- PROBLEM REQUIREMENTS: Copy the data exactly from the line that contains "Uzņemts: 135 -> 115" through the line that contains "Duration, 12: 95 -> 113", keeping both end lines and leaving out everything else.

- RECORDS TO USE:
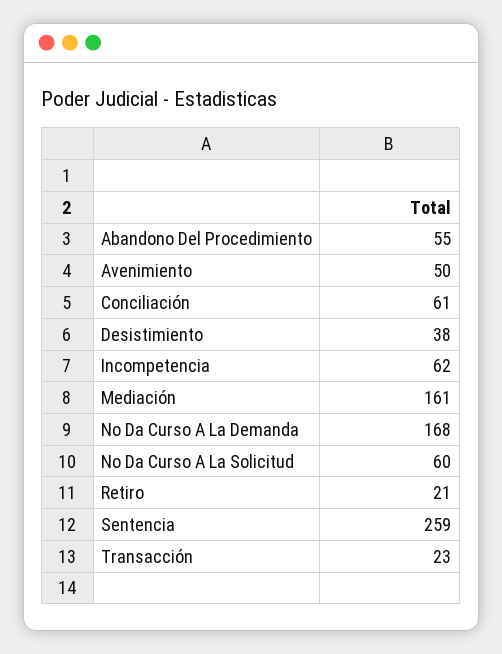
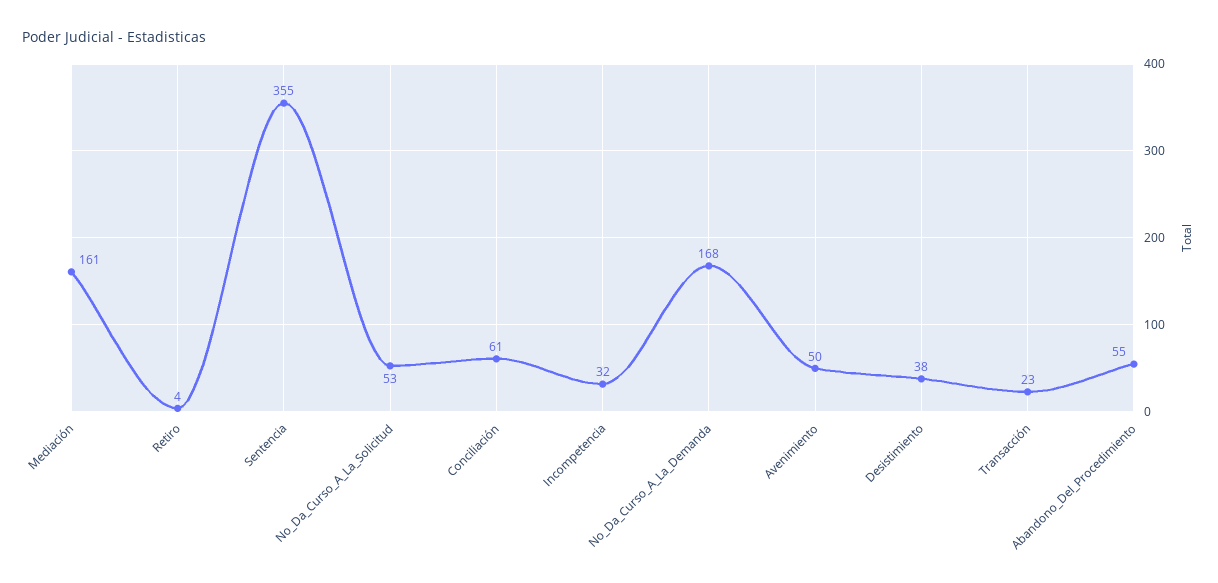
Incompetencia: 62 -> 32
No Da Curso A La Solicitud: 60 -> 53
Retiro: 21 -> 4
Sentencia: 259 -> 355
...
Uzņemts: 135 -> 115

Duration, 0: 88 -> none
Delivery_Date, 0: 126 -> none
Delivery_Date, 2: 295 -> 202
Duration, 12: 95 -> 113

- WRITTEN ANSWER:
Uzņemts: 135 -> 115

Duration, 0: 88 -> none
Delivery_Date, 0: 126 -> none
Delivery_Date, 2: 295 -> 202
Duration, 12: 95 -> 113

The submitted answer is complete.